WORK REQUEST
Transcribe the data as written, minus images.
"""
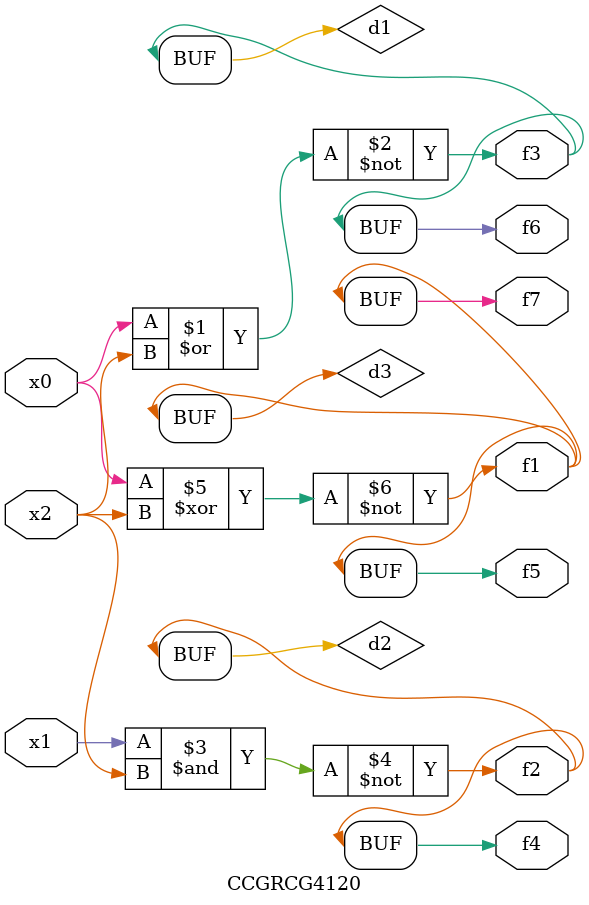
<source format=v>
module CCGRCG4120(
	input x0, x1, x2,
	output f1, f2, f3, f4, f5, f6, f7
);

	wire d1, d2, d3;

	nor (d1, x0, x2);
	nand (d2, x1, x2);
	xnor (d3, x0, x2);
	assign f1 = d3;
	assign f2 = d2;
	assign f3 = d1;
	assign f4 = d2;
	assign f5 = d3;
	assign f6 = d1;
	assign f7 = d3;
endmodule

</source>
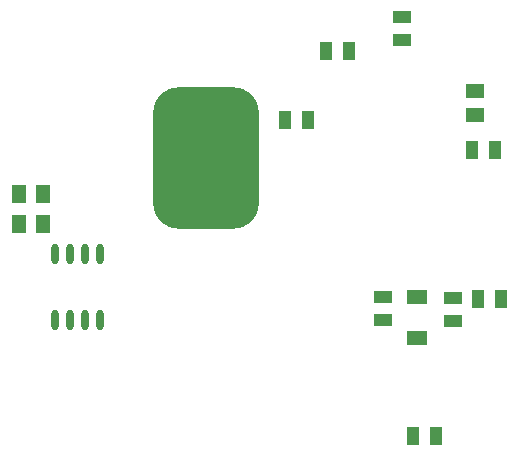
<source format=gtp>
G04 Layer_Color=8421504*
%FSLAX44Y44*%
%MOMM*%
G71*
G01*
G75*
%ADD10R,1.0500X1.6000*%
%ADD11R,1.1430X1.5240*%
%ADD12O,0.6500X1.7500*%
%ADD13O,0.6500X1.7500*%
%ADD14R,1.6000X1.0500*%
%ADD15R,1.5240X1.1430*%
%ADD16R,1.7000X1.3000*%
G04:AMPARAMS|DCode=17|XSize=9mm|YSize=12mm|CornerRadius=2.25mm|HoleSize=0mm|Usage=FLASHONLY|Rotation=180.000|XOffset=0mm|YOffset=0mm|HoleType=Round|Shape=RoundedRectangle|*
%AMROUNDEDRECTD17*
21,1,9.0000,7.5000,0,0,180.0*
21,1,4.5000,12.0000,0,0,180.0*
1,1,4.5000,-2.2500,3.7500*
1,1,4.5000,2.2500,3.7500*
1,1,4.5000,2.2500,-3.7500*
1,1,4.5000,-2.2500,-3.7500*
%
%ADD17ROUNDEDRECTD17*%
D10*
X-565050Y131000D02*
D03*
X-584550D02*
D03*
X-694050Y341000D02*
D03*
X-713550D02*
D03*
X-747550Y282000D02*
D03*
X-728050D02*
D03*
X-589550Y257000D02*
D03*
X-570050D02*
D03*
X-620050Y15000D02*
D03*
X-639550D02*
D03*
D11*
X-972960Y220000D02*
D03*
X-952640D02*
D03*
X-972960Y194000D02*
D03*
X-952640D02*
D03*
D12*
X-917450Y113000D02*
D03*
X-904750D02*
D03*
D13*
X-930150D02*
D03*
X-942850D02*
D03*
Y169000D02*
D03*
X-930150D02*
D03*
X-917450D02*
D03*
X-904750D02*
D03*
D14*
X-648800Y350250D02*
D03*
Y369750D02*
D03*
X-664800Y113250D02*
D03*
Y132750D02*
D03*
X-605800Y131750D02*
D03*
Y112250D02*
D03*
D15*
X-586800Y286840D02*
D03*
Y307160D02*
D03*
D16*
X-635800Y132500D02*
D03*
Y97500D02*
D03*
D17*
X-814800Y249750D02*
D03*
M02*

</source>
"""
ANSWER SPACE
<source format=v>
module CCGRCG4120(
	input x0, x1, x2,
	output f1, f2, f3, f4, f5, f6, f7
);

	wire d1, d2, d3;

	nor (d1, x0, x2);
	nand (d2, x1, x2);
	xnor (d3, x0, x2);
	assign f1 = d3;
	assign f2 = d2;
	assign f3 = d1;
	assign f4 = d2;
	assign f5 = d3;
	assign f6 = d1;
	assign f7 = d3;
endmodule

</source>
<source format=gtp>
G04 Layer_Color=8421504*
%FSLAX44Y44*%
%MOMM*%
G71*
G01*
G75*
%ADD10R,1.0500X1.6000*%
%ADD11R,1.1430X1.5240*%
%ADD12O,0.6500X1.7500*%
%ADD13O,0.6500X1.7500*%
%ADD14R,1.6000X1.0500*%
%ADD15R,1.5240X1.1430*%
%ADD16R,1.7000X1.3000*%
G04:AMPARAMS|DCode=17|XSize=9mm|YSize=12mm|CornerRadius=2.25mm|HoleSize=0mm|Usage=FLASHONLY|Rotation=180.000|XOffset=0mm|YOffset=0mm|HoleType=Round|Shape=RoundedRectangle|*
%AMROUNDEDRECTD17*
21,1,9.0000,7.5000,0,0,180.0*
21,1,4.5000,12.0000,0,0,180.0*
1,1,4.5000,-2.2500,3.7500*
1,1,4.5000,2.2500,3.7500*
1,1,4.5000,2.2500,-3.7500*
1,1,4.5000,-2.2500,-3.7500*
%
%ADD17ROUNDEDRECTD17*%
D10*
X-565050Y131000D02*
D03*
X-584550D02*
D03*
X-694050Y341000D02*
D03*
X-713550D02*
D03*
X-747550Y282000D02*
D03*
X-728050D02*
D03*
X-589550Y257000D02*
D03*
X-570050D02*
D03*
X-620050Y15000D02*
D03*
X-639550D02*
D03*
D11*
X-972960Y220000D02*
D03*
X-952640D02*
D03*
X-972960Y194000D02*
D03*
X-952640D02*
D03*
D12*
X-917450Y113000D02*
D03*
X-904750D02*
D03*
D13*
X-930150D02*
D03*
X-942850D02*
D03*
Y169000D02*
D03*
X-930150D02*
D03*
X-917450D02*
D03*
X-904750D02*
D03*
D14*
X-648800Y350250D02*
D03*
Y369750D02*
D03*
X-664800Y113250D02*
D03*
Y132750D02*
D03*
X-605800Y131750D02*
D03*
Y112250D02*
D03*
D15*
X-586800Y286840D02*
D03*
Y307160D02*
D03*
D16*
X-635800Y132500D02*
D03*
Y97500D02*
D03*
D17*
X-814800Y249750D02*
D03*
M02*

</source>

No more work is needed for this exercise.